Le film rend compte des tensions et de la violence qui frappent le pays à travers le quotidien d’une famille en apparence unie, dont le père, Iman vient d’être nommé juge d’instruction au service du régime en place. D’abord décidé à s’opposer aux jugements injustes et expéditifs de l’instance qu’il vient de rejoindre, il se rend vite compte qu’il doit s’y résigner. Ses deux filles, malgré les mises en garde de leur mère, sont quant à elles de plus en plus sensibles aux discours et aux slogans des manifestants qui s’opposent au pouvoir en place, théocratique, patriarcal et corrompu, parfois au péril de leur vie.
L’aide apportée par Rezvan, la fille ainée, à une amie blessée lors des manifestations, puis la perte par Iman de son arme de service vont venir fissurer la cohésion familiale et creuser le fossé et l’incompréhension entre deux générations, l’une ancrée dans les traditions et le respect de la hiérarchie et l’autre progressiste et avide de liberté.
Le réalisateur construit son récit méthodiquement, offrant les clés de compréhension à son public dans un style par essence ultraréaliste. Très détaillée, précieusement documentée, la mise en scène de Mohammad Rasoulof est aiguisée, au plus proche de ses comédiens, son montage précis et agrémenté de vidéos qui inondaient les réseaux sociaux à l’époque, là où se trouvait le carburant de la révolte.
Il nous plonge dans l’intimité de cette famille, comme s’il voulait apporter une prolongation à ces images, comme s’il souhaitait montrer ce qui attendait cette jeunesse lorsqu’elle rentrait chez elle après avoir manifesté (quand elle le pouvait).
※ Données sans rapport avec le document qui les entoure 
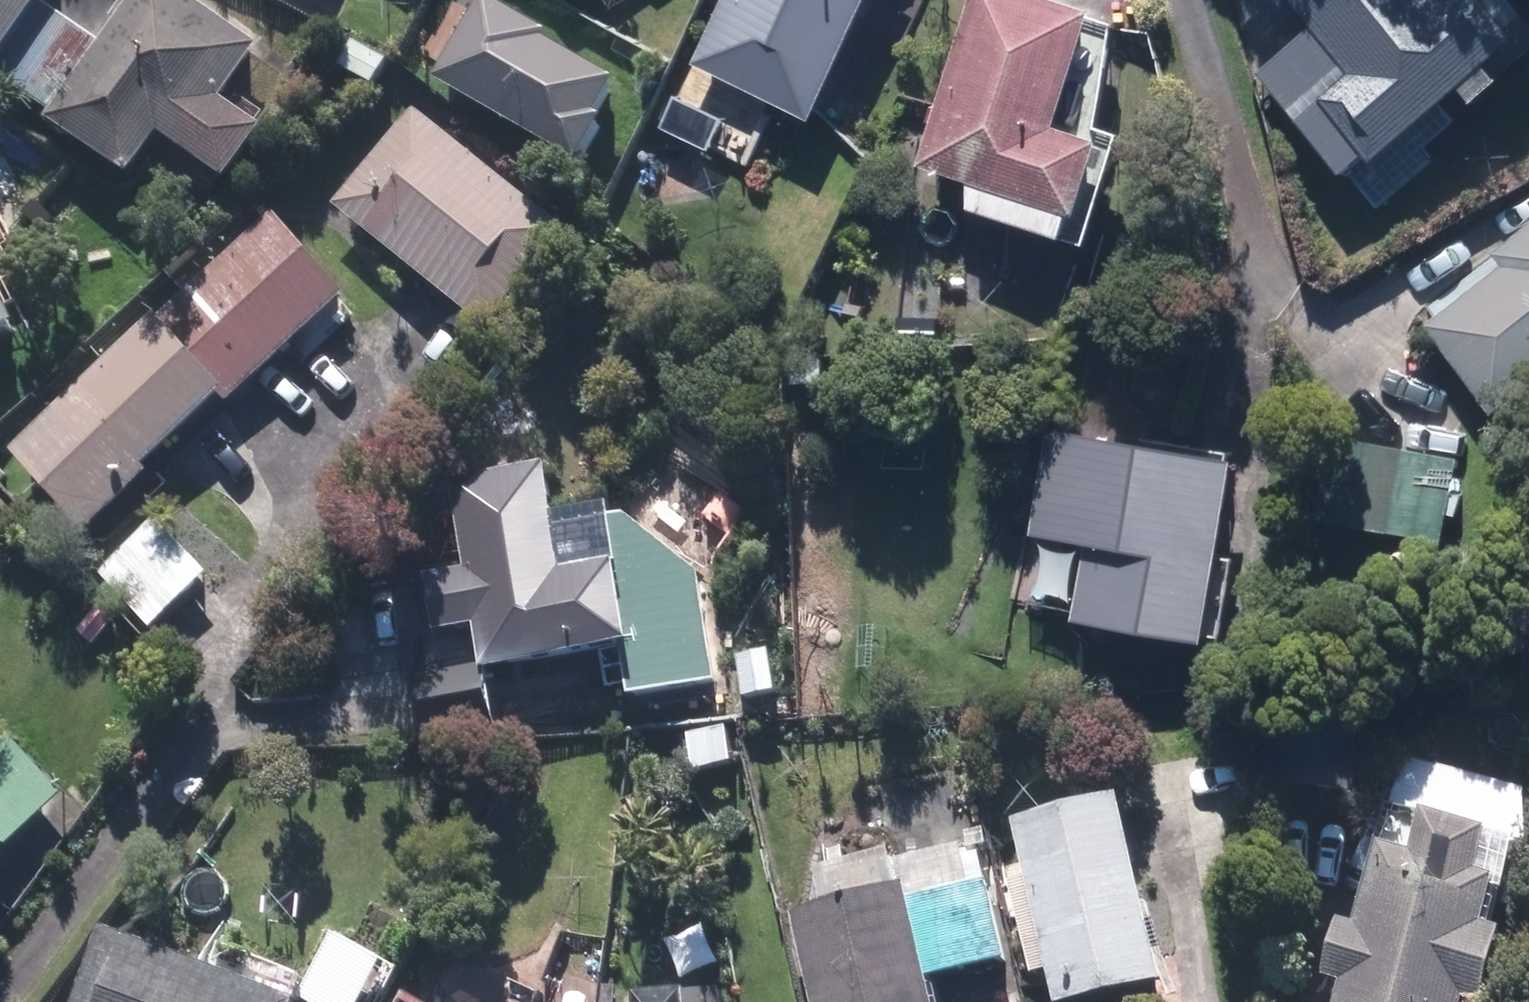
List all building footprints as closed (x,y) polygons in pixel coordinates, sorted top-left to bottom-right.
[(55,120),(47,132),(127,185),(159,137),(232,185),(266,134),(224,107),(262,50),(186,0),(134,0),(101,50),(38,8),(43,0),(0,0),(0,83),(55,120)] [(773,109),(811,127),(870,0),(722,0),(702,42),(663,127),(746,167),(773,109)] [(1097,133),(1110,27),(1092,21),(1094,13),(1053,0),(971,0),(919,168),(976,186),(968,214),(1081,249),(1115,139),(1097,133)] [(1457,89),(1469,104),(1527,57),(1497,20),(1481,0),(1284,0),(1312,33),(1258,77),(1374,221),(1444,164),(1426,143),(1447,126),(1433,108),(1457,89)] [(618,95),(546,56),(555,41),(481,1),(466,28),(433,90),(578,168),(618,95)] [(569,238),(413,111),(330,213),(486,340),(569,238)] [(346,296),(275,218),(10,459),(81,537),(346,296)] [(1487,257),(1499,273),(1422,332),(1487,415),(1528,383),(1528,224),(1487,257)] [(16,334),(0,300),(0,341),(16,334)] [(1041,430),(1024,541),(1038,543),(1030,594),(1074,601),(1070,627),(1204,648),(1233,459),(1041,430)] [(1324,439),(1310,526),(1437,546),(1450,458),(1324,439)] [(710,580),(622,520),(603,522),(610,575),(561,582),(547,477),(457,489),(469,580),(430,585),(438,641),(477,636),(481,669),(412,678),(421,743),(505,732),(498,679),(618,662),(624,700),(725,687),(710,580)] [(152,531),(101,579),(153,634),(204,586),(152,531)] [(778,649),(737,656),(745,708),(787,702),(778,649)] [(1273,711),(1267,798),(1350,804),(1356,717),(1273,711)] [(734,728),(683,734),(688,778),(739,773),(734,728)] [(1046,978),(1052,1001),(1116,1001),(1167,990),(1124,812),(1012,839),(1025,890),(1011,893),(1032,981),(1046,978)] [(1343,998),(1342,1001),(1478,1001),(1494,939),(1481,936),(1503,848),(1388,819),(1360,931),(1339,926),(1322,992),(1343,998)] [(987,878),(793,923),(811,1001),(932,1001),(928,988),(1008,970),(987,878)] [(307,983),(221,952),(211,980),(101,939),(77,1001),(300,1001),(307,983)] [(630,1001),(722,1001),(721,989),(630,995),(630,1001)]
Mais le cadre se resserre progressivement sur le cercle familial, alors que la paranoïa d’Iman s’intensifie et la tension entre lui et ses filles grandit. Le récit se fait de plus en plus oppressant.
Rassoulof peut s’appuyer sur des interprètes de tout premier ordre, criants de vérité, qui contribue pour beaucoup à cette montée en tension.
Si on peut reprocher au film sa longueur et quelques temps faibles, ils sont compensés par d’autres moments de grande intensité. Cela permet de creuser les relations entre les personnages mais aussi de bien poser le contexte politique au cœur duquel la dramaturgie de plus en plus intime se déploie.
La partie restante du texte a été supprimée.